(Beginning of Supplied records)

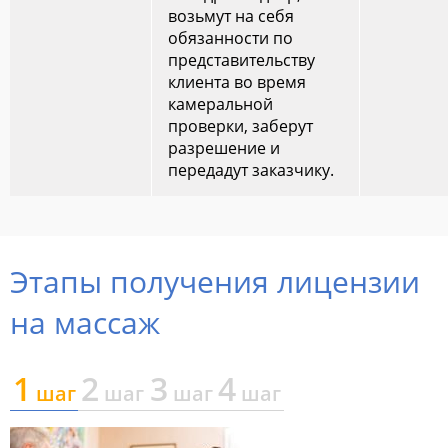
возьмут на себя
обязанности по
представительству
клиента во время
камеральной
проверки, заберут
разрешение и
передадут заказчику.
Этапы получения лицензии
на массаж
1
2
3
4
шаг
шаг
шаг
шаг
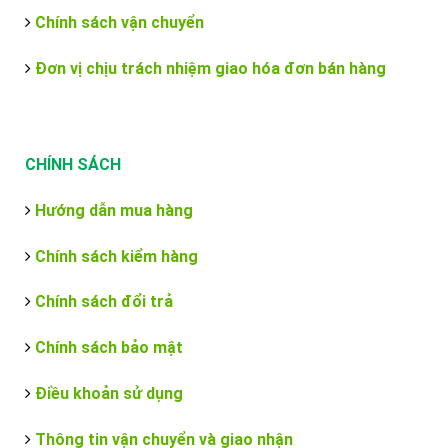
Chính sách vận chuyển
Đơn vị chịu trách nhiệm giao hóa đơn bán hàng
CHÍNH SÁCH
Hướng dẫn mua hàng
Chính sách kiểm hàng
Chính sách đổi trả
Chính sách bảo mật
Điều khoản sử dụng
Thông tin vận chuyển và giao nhận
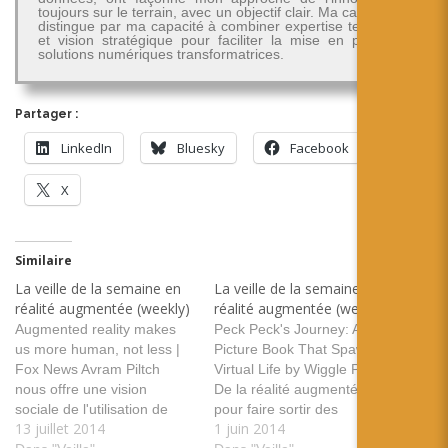
toujours sur le terrain, avec un objectif clair. Ma carrière se
distingue par ma capacité à combiner expertise technique
et vision stratégique pour faciliter la mise en place de
solutions numériques transformatrices.
Partager :
LinkedIn
Bluesky
Facebook
X
Similaire
La veille de la semaine en
La veille de la semaine en
réalité augmentée (weekly)
réalité augmentée (weekly)
Augmented reality makes
Peck Peck's Journey: A
us more human, not less |
Picture Book That Spawns
Fox News Avram Piltch
Virtual Life by Wiggle Planet
nous offre une vision
De la réalité augmentée
sociale de l'utilisation de
pour faire sortir des
13 juillet 2014
1 juin 2014
lunettes de réalité
créature d'un livre et leur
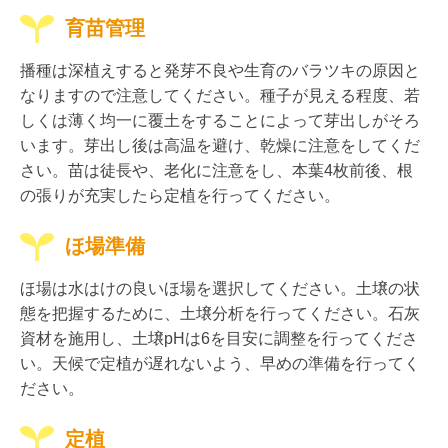
育苗管理
播種は深植えすると発芽不良や生育のバラツキの原因と
なりますので注意してください。種子が見える程度、若
しくは薄く均一に覆土をすることによって芽出しがそろ
います。芽出し後は高温を避け、乾燥に注意をしてくだ
さい。苗は徒長や、老化に注意をし、本葉4枚前後、根
の張りが充実したら定植を行ってください。
ほ場準備
ほ場は水はけの良いほ場を選択してください。土壌の状
態を把握するために、土壌分析を行ってください。石灰
資材を施用し、土壌pHは6を目安に調整を行ってくださ
い。天候で定植が遅れないよう、早めの準備を行ってく
ださい。
定植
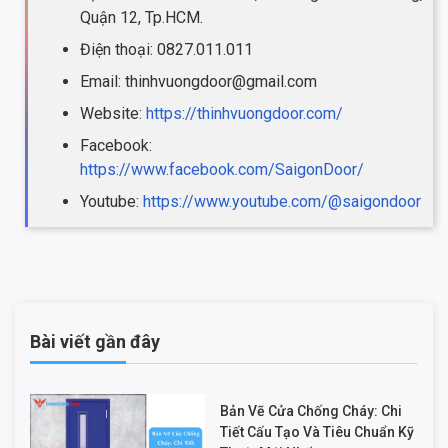
Quận 12, Tp.HCM.
Điện thoại: 0827.011.011
Email: thinhvuongdoor@gmail.com
Website:
https://thinhvuongdoor.com/
Facebook:
https://www.facebook.com/SaigonDoor/
Youtube:
https://www.youtube.com/@saigondoor
Bài viết gần đây
Bản Vẽ Cửa Chống Cháy: Chi
Tiết Cấu Tạo Và Tiêu Chuẩn Kỹ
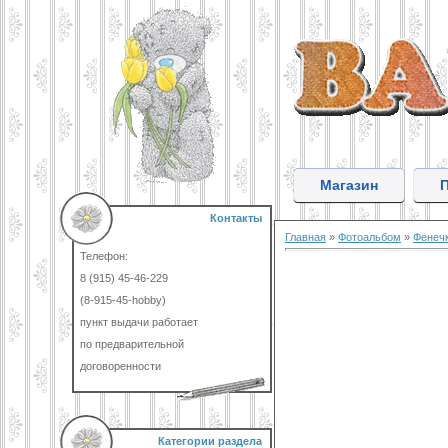
Магазин
Контакты
Главная
»
Фотоальбом
»
Фенеч
Телефон:
8 (915) 45-46-229
(8-915-45-hobby)
пункт выдачи работает
по предварительной
договоренности
Категории раздела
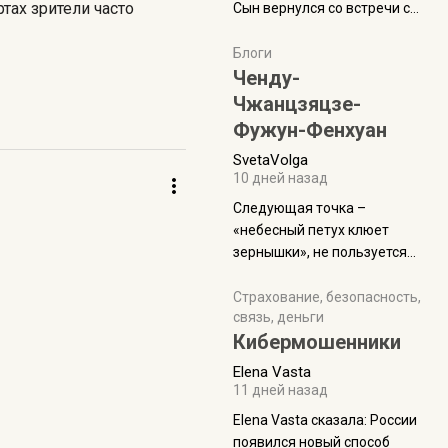
тах зрители часто
Сын вернулся со встречи с
армейскими друзьями (год
уже, как демобилизовались,
Блоги
а продолжают встречаться
Ченду-
почти каждую неделю) и с
Чжанцзяцзе-
порога сообщил: "Эйтан
Фужун-Фенхуан
разводится!" Эйтан -
SvetaVolga
мальчик из религиозной
10 дней назад
семьи, из тех, кого называют
"вязаные кипы". С 2022-го
Следующая точка –
«небесный петух клюет
зернышки», не пользуется
спросом и вполне
заслужено, и чтобы попасть
Страхование, безопасность,
связь, деньги
на начало тропы показали
Кибермошенники
водителю карту, иначе
автобус не остановится.
Elena Vasta
Пошли туда, потому что я
11 дней назад
начиталась восторженных
Elena Vasta сказалa: России
отзывов. По мне – сплошная
появился новый способ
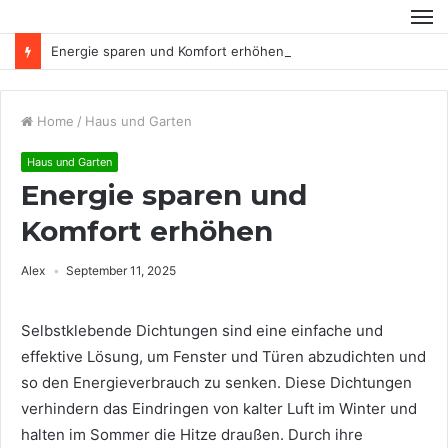
Energie sparen und Komfort erhöhen
Home
/
Haus und Garten
Haus und Garten
Energie sparen und
Komfort erhöhen
Alex
September 11, 2025
Selbstklebende Dichtungen sind eine einfache und
effektive Lösung, um Fenster und Türen abzudichten und
so den Energieverbrauch zu senken. Diese Dichtungen
verhindern das Eindringen von kalter Luft im Winter und
halten im Sommer die Hitze draußen. Durch ihre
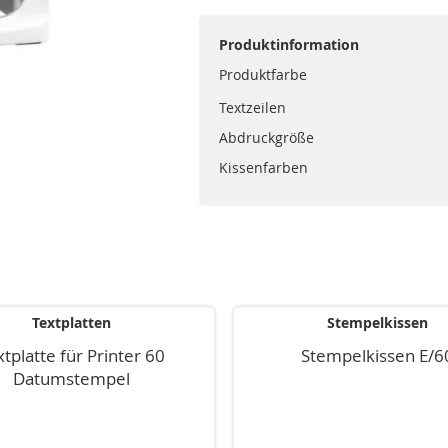
Produktinformation
Produktfarbe
Textzeilen
Abdruckgröße
Kissenfarben
Textplatten
Stempelkissen
tplatte für Printer 60
Stempelkissen E/6
Datumstempel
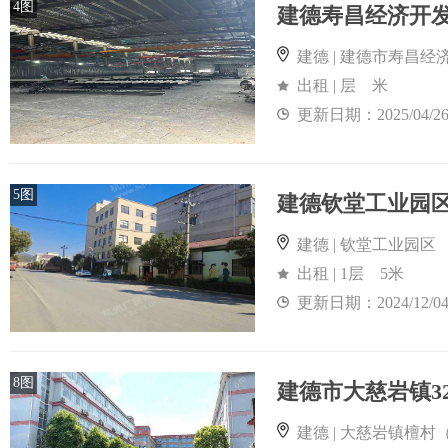
4图
建德寿昌经济开发
建德 | 建德市寿昌经济
出租 | 层 米
更新日期：2025/04/2
5图
建德钦堂工业园区
建德 | 钦堂工业园区
出租 | 1层 5米
更新日期：2024/12/0
8图
建德 | 大慈岩镇檀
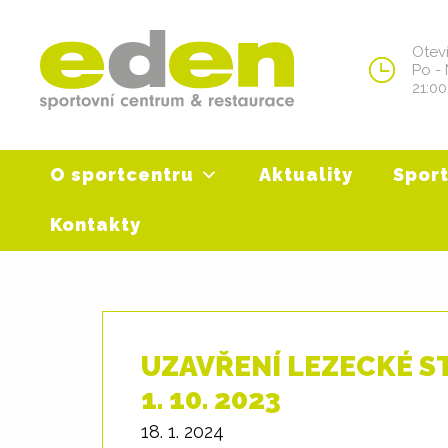
Skip
to
Otev
content
Po - 
21:00
O sportcentru
Aktuality
Sport
Kontakty
UZAVŘENÍ LEZECKÉ STĚ
1. 10. 2023
18. 1. 2024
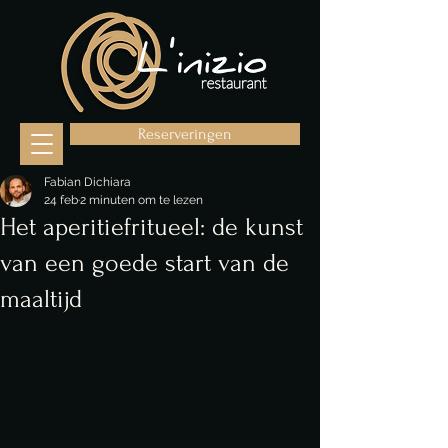
Reserveringen
Fabian Dichiara
24 feb
2 minuten om te lezen
Het aperitiefritueel: de kunst
van een goede start van de
maaltijd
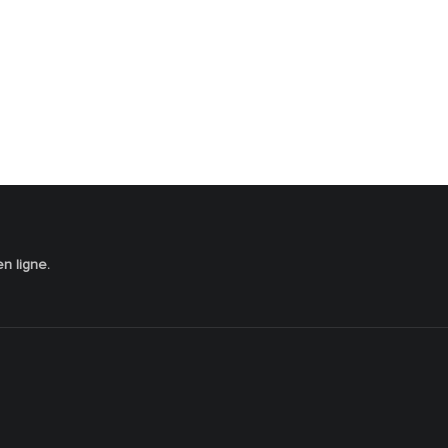
en ligne.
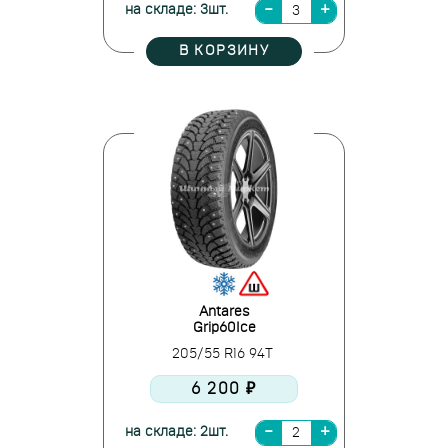
на складе: 3шт.
В КОРЗИНУ
Antares
Grip60Ice
205/55 R16 94T
6 200 ₽
на складе: 2шт.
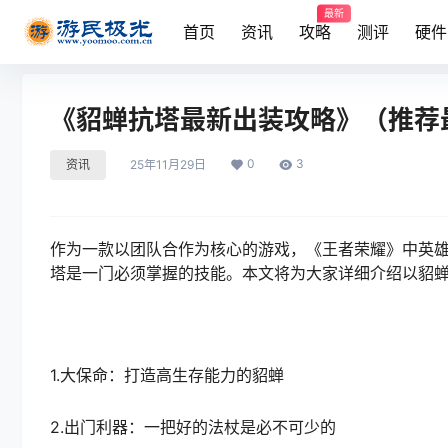
最新
首页
资讯
攻略
测评
硬件
《貂蝉抗塔最新出装攻略》（推荐
0
3
资讯
25年11月29日
作为一款以团队合作为核心的游戏，《王者荣耀》中英
塔是一门必须掌握的技能。本文将为大家详细介绍以貂
1.大保命：打造高生存能力的貂蝉
2.出门利器：一把好的法杖是必不可少的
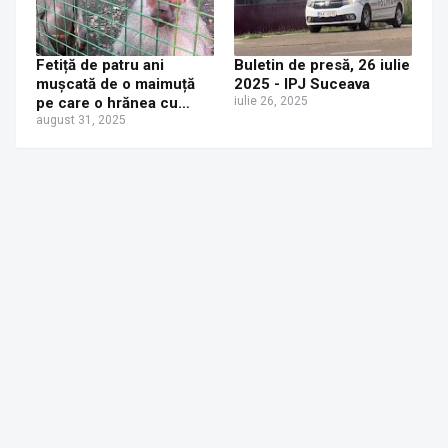
Fetiță de patru ani
Buletin de presă, 26 iulie
mușcată de o maimuță
2025 - IPJ Suceava
pe care o hrănea cu
iulie 26, 2025
legume, la grădina
august 31, 2025
zoologică din Zaharești.
Victima, transportată de
urgență la Spitalul
Județean Suceava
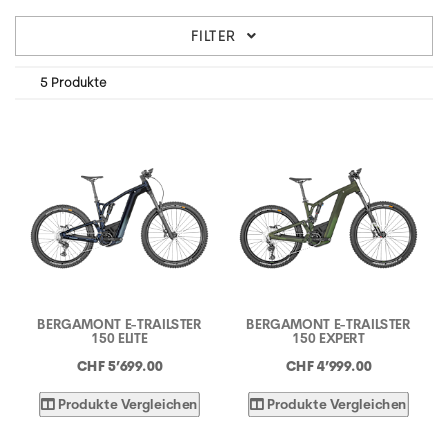
FILTER
5 Produkte
BERGAMONT E-TRAILSTER
BERGAMONT E-TRAILSTER
150 ELITE
150 EXPERT
CHF 5’699.00
CHF 4’999.00
Produkte Vergleichen
Produkte Vergleichen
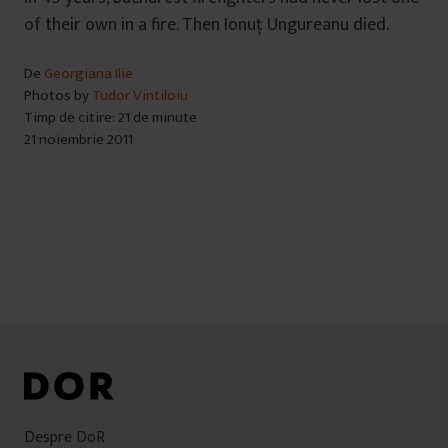
of their own in a fire. Then Ionuţ Ungureanu died.
De
Georgiana Ilie
Photos by
Tudor Vintiloiu
Timp de citire: 21 de minute
21 noiembrie 2011
Despre DoR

(End of Supplied records)

▶ [Task objective]
Render the text read from the entries, from the line containing "Chính sách vận chuyển" up to and including the line containing "créature d'un livre et leur", as a JSON list of strings with one string per line and no blank lines. Leave the pictures out of the list.

▶ [Answer area]
[
  "Chính sách vận chuyển",
  "Đơn vị chịu trách nhiệm giao hóa đơn bán hàng",
  "CHÍNH SÁCH",
  "Hướng dẫn mua hàng",
  "Chính sách kiểm hàng",
  "Chính sách đổi trả",
  "Chính sách bảo mật",
  "Điều khoản sử dụng",
  "Thông tin vận chuyển và giao nhận",
  "toujours sur le terrain, avec un objectif clair. Ma carrière se",
  "distingue par ma capacité à combiner expertise technique",
  "et vision stratégique pour faciliter la mise en place de",
  "solutions numériques transformatrices.",
  "Partager :",
  "LinkedIn",
  "Bluesky",
  "Facebook",
  "X",
  "Similaire",
  "La veille de la semaine en",
  "La veille de la semaine en",
  "réalité augmentée (weekly)",
  "réalité augmentée (weekly)",
  "Augmented reality makes",
  "Peck Peck's Journey: A",
  "us more human, not less |",
  "Picture Book That Spawns",
  "Fox News Avram Piltch",
  "Virtual Life by Wiggle Planet",
  "nous offre une vision",
  "De la réalité augmentée",
  "sociale de l'utilisation de",
  "pour faire sortir des",
  "13 juillet 2014",
  "1 juin 2014",
  "lunettes de réalité",
  "créature d'un livre et leur"
]